Management of Gestational Diabetes Mellitus

  • Lifestyle behavior change is an essential component of managing gestational diabetes mellitus and many women may only require that.
  • Insulin should be added if needed to achieve glycemic targets.
  • Insulin is the preferred medication for treating hyperglycemia in gestational diabetes mellitus.
  • Metformin and glyburide should not be used as first-line agents, as both cross the placenta to the fetus.
  • Metformin, when used to treat polycystic ovary syndrome and induce ovulation, should be discontinued by the end of the first trimester.
  • GDM is characterized by increased risk of large-for-gestational-age birth weight and neonatal and pregnancy complications
  • There is increased risk of maternal type 2 diabetes and offspring abnormal glucose metabolism in childhood.

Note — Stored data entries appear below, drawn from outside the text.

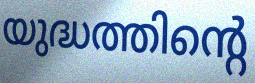
യുദ്ധത്തിന്റെ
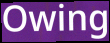
Owing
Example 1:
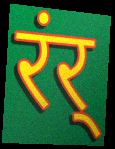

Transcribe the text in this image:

रंर्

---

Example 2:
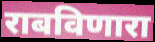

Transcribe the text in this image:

राबविणारा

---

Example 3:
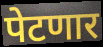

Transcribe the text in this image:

पेटणार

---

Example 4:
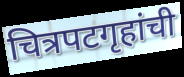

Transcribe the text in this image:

चित्रपटगृहांची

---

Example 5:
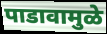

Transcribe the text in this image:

पाडावामुळे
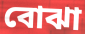
বোঝা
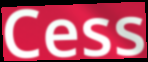
Cess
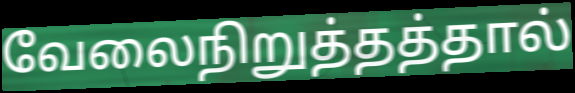
வேலைநிறுத்தத்தால்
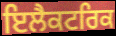
ਇਲੈਕਟਰਿਕ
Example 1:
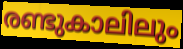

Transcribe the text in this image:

രണ്ടുകാലിലും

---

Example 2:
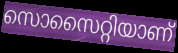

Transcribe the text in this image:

സൊസൈറ്റിയാണ്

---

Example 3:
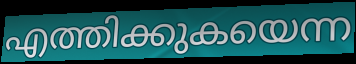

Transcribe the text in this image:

എത്തിക്കുകയെന്ന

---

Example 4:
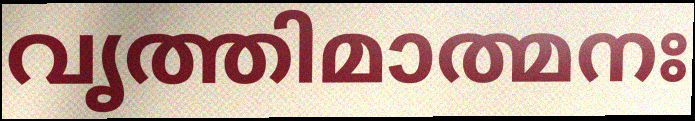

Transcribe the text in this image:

വൃത്തിമാത്മനഃ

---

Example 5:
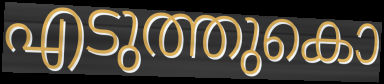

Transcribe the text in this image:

എടുത്തുകൊ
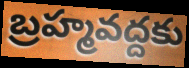
బ్రహ్మవద్దకు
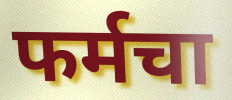
फर्मचा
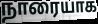
நாரையாக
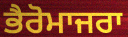
ਭੈਰੋਮਾਜਰਾ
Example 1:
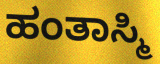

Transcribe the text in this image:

ಹಂತಾಸ್ಮಿ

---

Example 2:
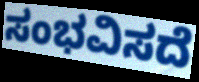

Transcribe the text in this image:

ಸಂಭವಿಸದೆ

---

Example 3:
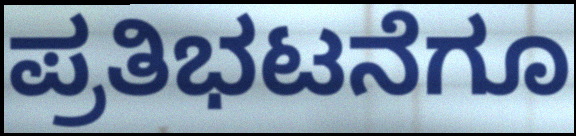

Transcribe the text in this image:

ಪ್ರತಿಭಟನೆಗೂ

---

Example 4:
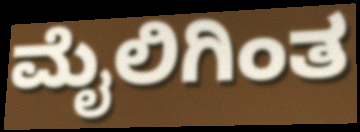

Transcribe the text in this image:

ಮೈಲಿಗಿಂತ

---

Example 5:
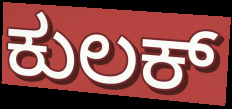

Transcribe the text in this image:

ಕುಲಕ್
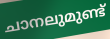
ചാനലുമുണ്ട്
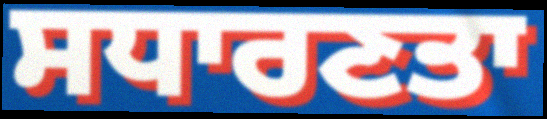
ਸਧਾਰਣਤਾ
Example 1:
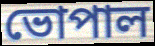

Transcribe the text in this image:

ভোপাল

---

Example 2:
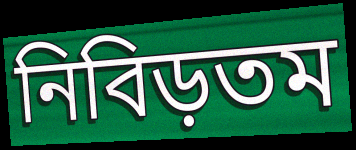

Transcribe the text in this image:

নিবিড়তম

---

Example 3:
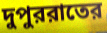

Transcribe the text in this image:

দুপুররাতের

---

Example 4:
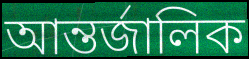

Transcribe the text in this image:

আন্তর্জালিক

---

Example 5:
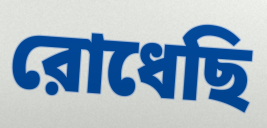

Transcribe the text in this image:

রোধেছি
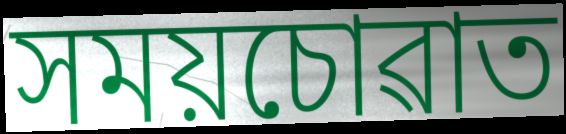
সময়চোৱাত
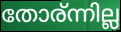
തോര്ന്നില്ല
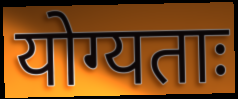
योग्यताः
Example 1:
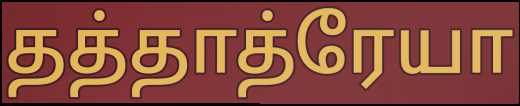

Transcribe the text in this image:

தத்தாத்ரேயா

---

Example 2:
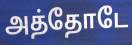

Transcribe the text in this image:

அத்தோடே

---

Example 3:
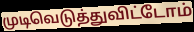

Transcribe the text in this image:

முடிவெடுத்துவிட்டோம்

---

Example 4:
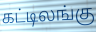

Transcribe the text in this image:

கட்டிலங்கு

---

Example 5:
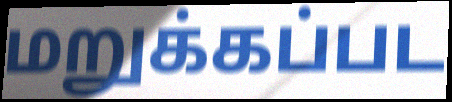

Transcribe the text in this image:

மறுக்கப்பட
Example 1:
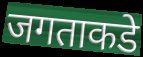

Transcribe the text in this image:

जगताकडे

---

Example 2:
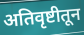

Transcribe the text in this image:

अतिवृष्टीतून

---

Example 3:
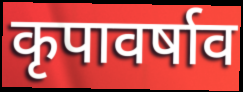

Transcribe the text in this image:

कृपावर्षाव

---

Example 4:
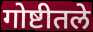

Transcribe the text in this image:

गोष्टीतले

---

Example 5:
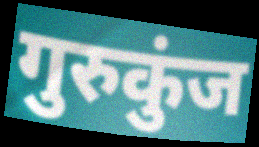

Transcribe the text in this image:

  • Short-term and long-term risks increase with progressive maternal hyperglycemia. Therefore, all women should be screened.

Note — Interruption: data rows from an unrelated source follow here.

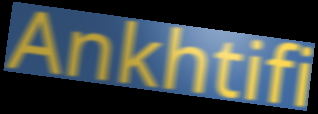
Ankhtifi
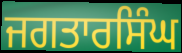
ਜਗਤਾਰਸਿੰਘ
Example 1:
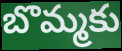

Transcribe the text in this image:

బొమ్మకు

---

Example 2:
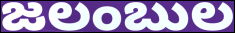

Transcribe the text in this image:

జలంబుల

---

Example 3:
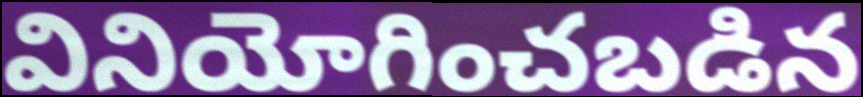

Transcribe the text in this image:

వినియోగించబడిన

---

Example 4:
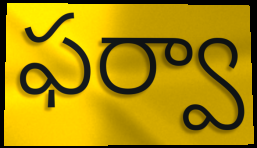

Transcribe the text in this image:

ఫర్వా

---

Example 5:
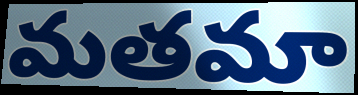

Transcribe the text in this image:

మతమా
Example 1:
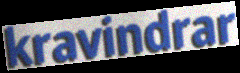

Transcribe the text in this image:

kravindrar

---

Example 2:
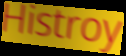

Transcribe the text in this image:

Histroy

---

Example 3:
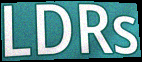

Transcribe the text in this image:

LDRs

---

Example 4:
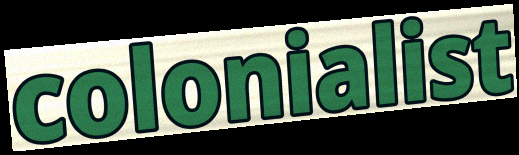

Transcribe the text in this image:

colonialist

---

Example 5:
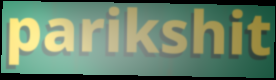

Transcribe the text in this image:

parikshit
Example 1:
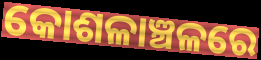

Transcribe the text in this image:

କୋଶଳାଞ୍ଚଳରେ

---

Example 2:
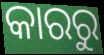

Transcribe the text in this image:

କାରରୁ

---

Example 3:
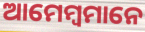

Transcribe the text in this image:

ଆମେମ୍ବମାନେ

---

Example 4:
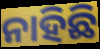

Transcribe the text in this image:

ନାହିଛି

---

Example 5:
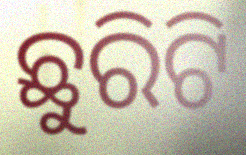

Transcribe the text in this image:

ଛୁରିଟି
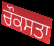
ਚੌਕਸਤਾ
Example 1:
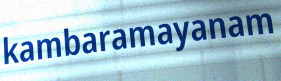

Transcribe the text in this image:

kambaramayanam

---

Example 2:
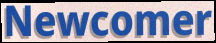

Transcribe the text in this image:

Newcomer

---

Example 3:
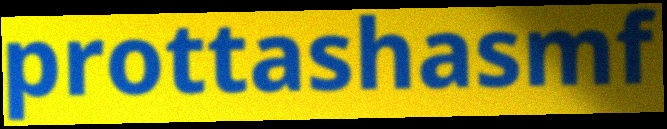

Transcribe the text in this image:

prottashasmf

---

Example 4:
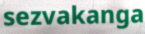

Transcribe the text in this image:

sezvakanga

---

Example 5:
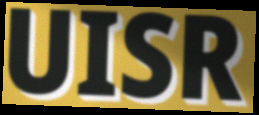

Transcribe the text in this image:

UISR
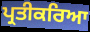
ਪ੍ਰਤੀਕਰਿਆ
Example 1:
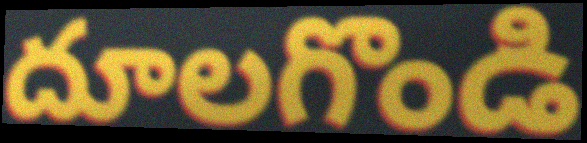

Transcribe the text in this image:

దూలగొండి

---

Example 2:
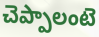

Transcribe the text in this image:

చెప్పాలంటె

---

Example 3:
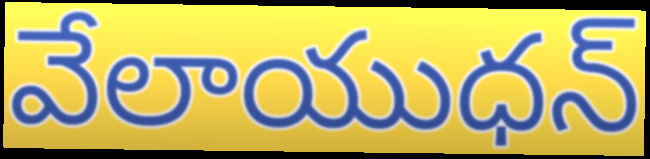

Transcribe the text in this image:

వేలాయుధన్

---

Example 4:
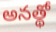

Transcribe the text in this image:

అనత్థో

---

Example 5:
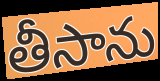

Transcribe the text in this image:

తీసాను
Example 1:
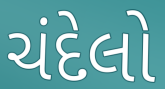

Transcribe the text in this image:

ચંદેલો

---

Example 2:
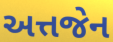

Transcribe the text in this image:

અત્તજેન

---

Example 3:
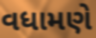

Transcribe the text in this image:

વધામણે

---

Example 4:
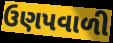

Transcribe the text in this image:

ઉણપવાળી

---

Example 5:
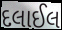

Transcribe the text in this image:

દલાઈલ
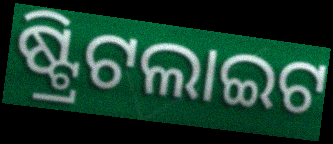
ଷ୍ଟ୍ରିଟଲାଇଟ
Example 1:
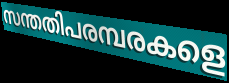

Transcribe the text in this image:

സന്തതിപരമ്പരകളെ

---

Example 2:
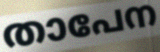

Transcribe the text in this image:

താപേന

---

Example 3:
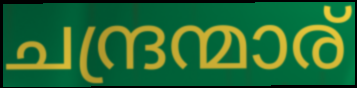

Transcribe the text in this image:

ചന്ദ്രന്മാര്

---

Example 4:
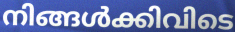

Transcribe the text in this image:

നിങ്ങൾക്കിവിടെ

  • Treatment starts with medical nutrition therapy, physical activity, and weight management.

Postpartum Care

  • Insulin resistance decreases dramatically immediately postpartum, and insulin requirements need to be evaluated and adjusted as they are often roughly half the prepregnancy requirements for the initial few days postpartum.
  • A contraceptive plan should be discussed and implemented with all women with diabetes of reproductive potential.

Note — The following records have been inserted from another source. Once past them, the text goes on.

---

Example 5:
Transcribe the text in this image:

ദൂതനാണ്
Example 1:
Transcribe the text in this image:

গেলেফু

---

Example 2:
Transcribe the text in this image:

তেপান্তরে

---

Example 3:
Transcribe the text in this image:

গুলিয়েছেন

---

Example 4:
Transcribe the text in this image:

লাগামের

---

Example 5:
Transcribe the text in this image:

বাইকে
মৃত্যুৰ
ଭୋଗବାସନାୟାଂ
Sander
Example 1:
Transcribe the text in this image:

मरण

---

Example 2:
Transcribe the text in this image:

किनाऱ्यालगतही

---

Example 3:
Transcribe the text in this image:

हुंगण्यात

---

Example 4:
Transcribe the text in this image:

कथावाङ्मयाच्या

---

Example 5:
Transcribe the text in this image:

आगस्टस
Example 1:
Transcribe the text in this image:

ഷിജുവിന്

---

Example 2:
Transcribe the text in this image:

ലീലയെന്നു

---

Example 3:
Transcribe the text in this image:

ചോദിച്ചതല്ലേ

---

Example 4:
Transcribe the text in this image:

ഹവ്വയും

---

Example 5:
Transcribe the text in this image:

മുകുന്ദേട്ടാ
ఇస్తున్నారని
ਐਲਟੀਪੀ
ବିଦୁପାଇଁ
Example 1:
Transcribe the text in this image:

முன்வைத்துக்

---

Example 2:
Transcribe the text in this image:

  • Women with a recent history of gestational diabetes mellitus need tested at 4-12 weeks postpartum, using the 75-g oral glucose tolerance test.
  • Women with a history of gestational diabetes mellitus found to have prediabetes should receive intensive lifestyle interventions and/or metformin to prevent diabetes.
  • Women with a history of gestational diabetes mellitus should have lifelong screening for the development of type 2 diabetes or prediabetes every 1-3 years.
  • Women with a history of gestational diabetes mellitus should seek preconception screening for diabetes and preconception care to identify and treat hyperglycemia and prevent congenital malformations.
  • Postpartum care should include psychosocial assessment and support for self-care.